WHAT YOU ARE ASKED TO DO: Give back all of the records below verbatim, leaving out the pictures.

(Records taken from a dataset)
++++++++++

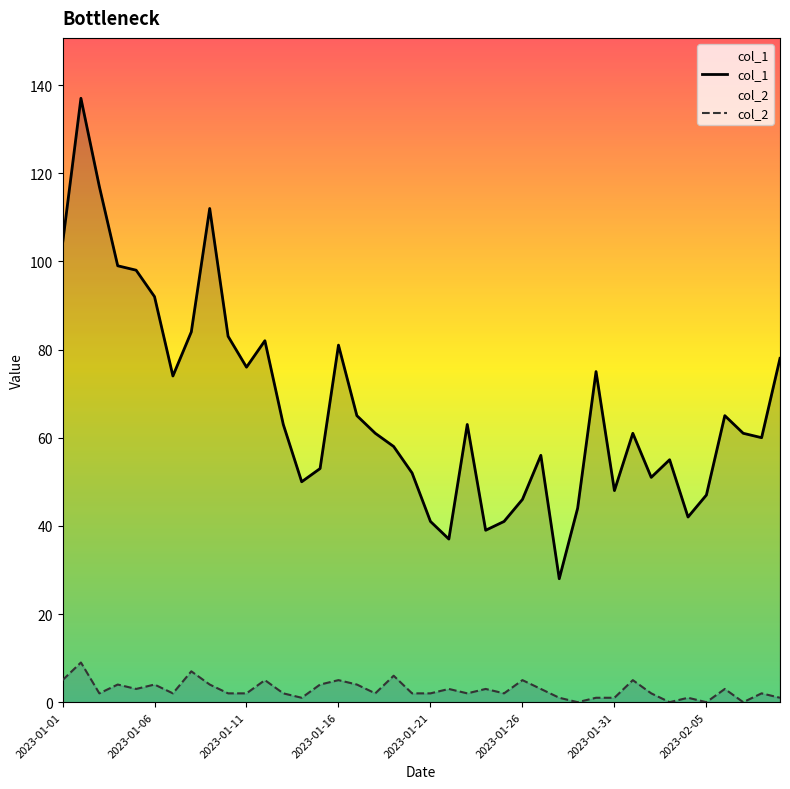

Reading left to right, transcribe all the data shown in this chart.

col_1: 104	137	117	99	98	92	74	84	112	83	76	82	63	50	53	81	65	61	58	52	41	37	63	39	41	46	56	28	44	75	48	61	51	55	42	47	65	61	60	78
col_2: 5	9	2	4	3	4	2	7	4	2	2	5	2	1	4	5	4	2	6	2	2	3	2	3	2	5	3	1	0	1	1	5	2	0	1	0	3	0	2	1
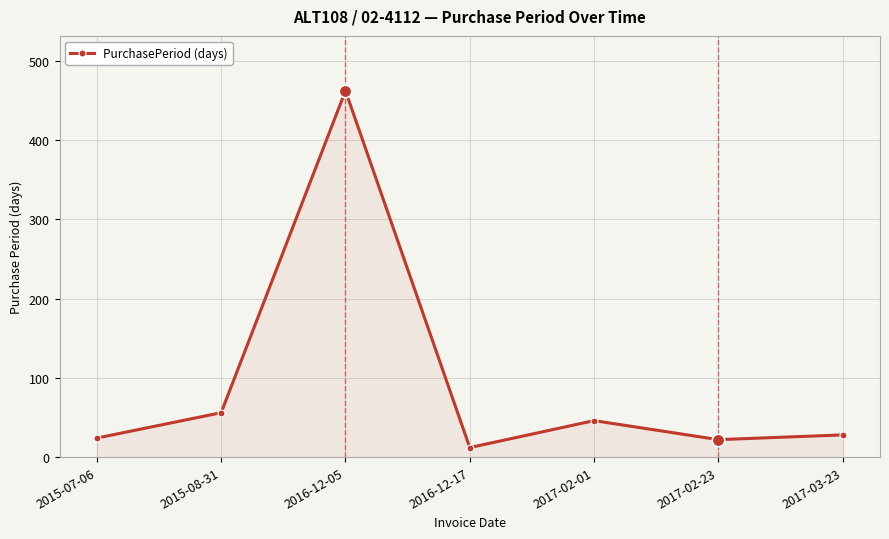

How many interior local valleys (lower than both neighbors) does the data have?

2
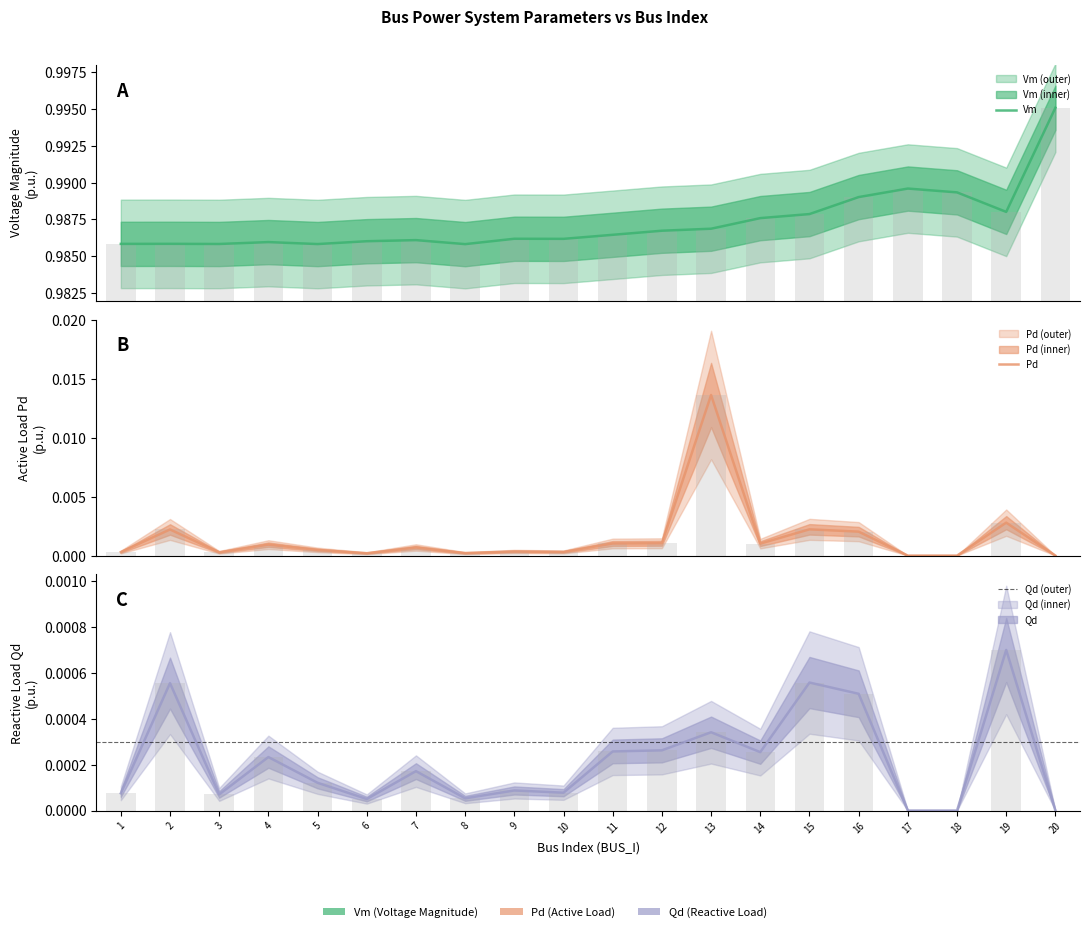

At which category does the chart reach its peak across all series?

20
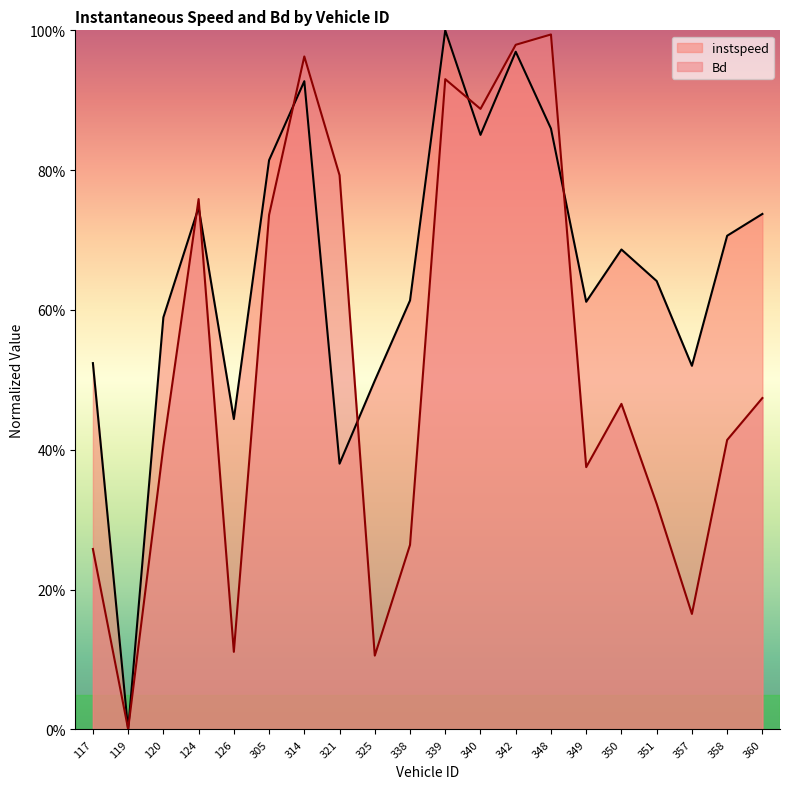

At which category does the chart reach its minimum across all series?

119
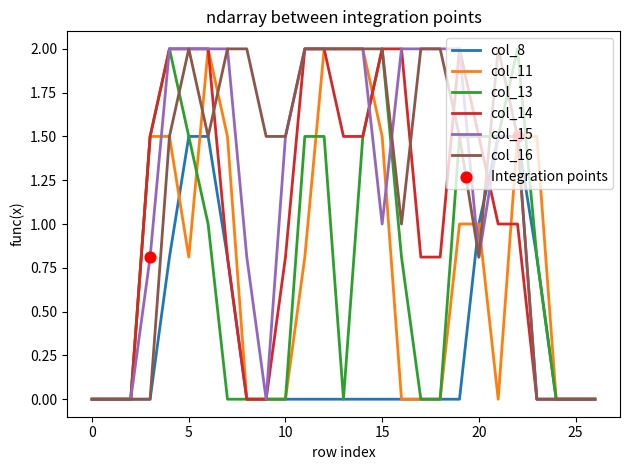

What is the highest value of the col_14 series?

2.0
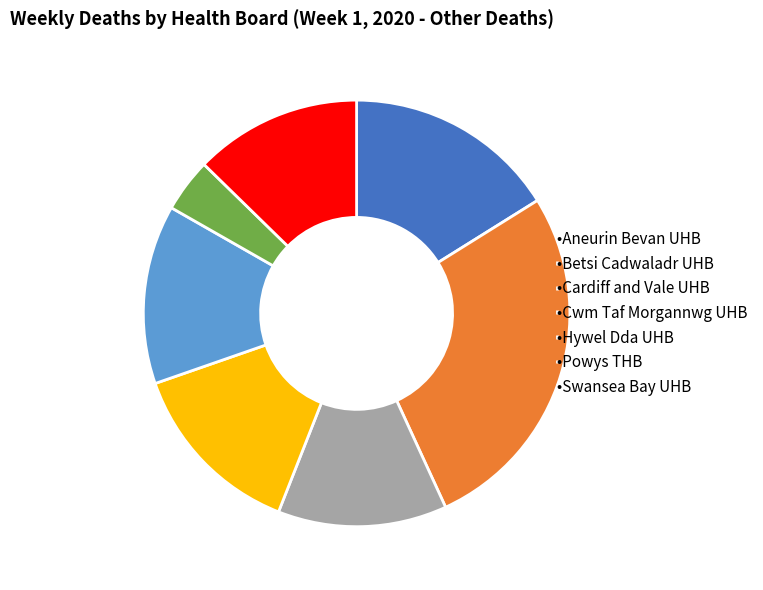

Is there any slice that represents more than half of the pie?

No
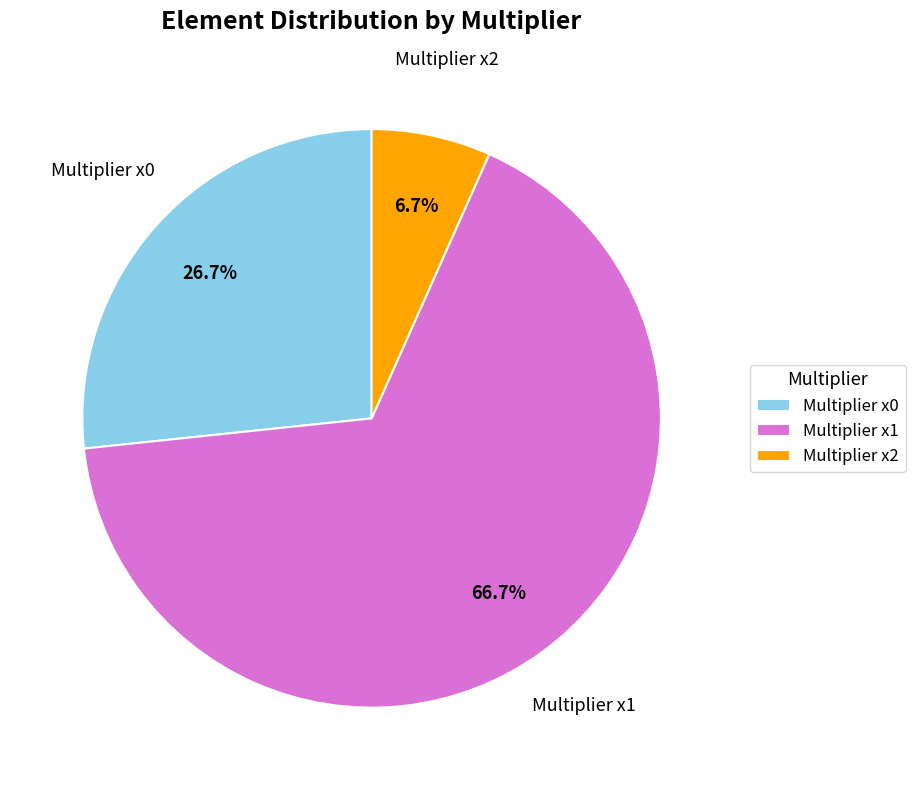

Count the number of slices in the pie.

3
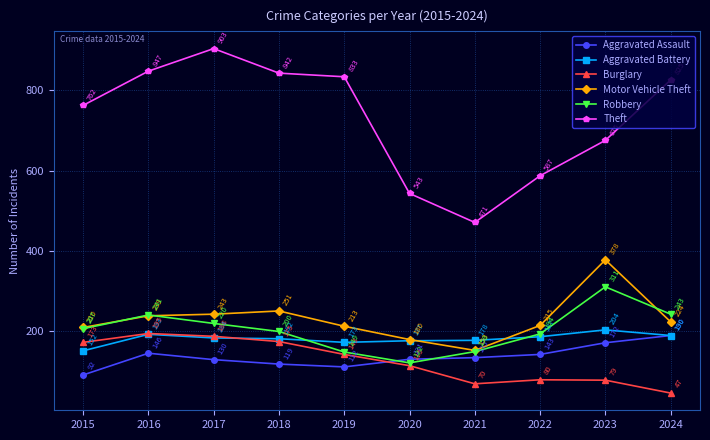

What is the spread (max minus min) of values at 2023?

596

++++++++++

WRITTEN SOLUTION:
Reading left to right, transcribe all the data shown in this chart.

col_1: 104	137	117	99	98	92	74	84	112	83	76	82	63	50	53	81	65	61	58	52	41	37	63	39	41	46	56	28	44	75	48	61	51	55	42	47	65	61	60	78
col_2: 5	9	2	4	3	4	2	7	4	2	2	5	2	1	4	5	4	2	6	2	2	3	2	3	2	5	3	1	0	1	1	5	2	0	1	0	3	0	2	1

How many interior local valleys (lower than both neighbors) does the data have?

2

At which category does the chart reach its peak across all series?

20

At which category does the chart reach its minimum across all series?

119

What is the highest value of the col_14 series?

2.0

Is there any slice that represents more than half of the pie?

No

Count the number of slices in the pie.

3

What is the spread (max minus min) of values at 2023?

596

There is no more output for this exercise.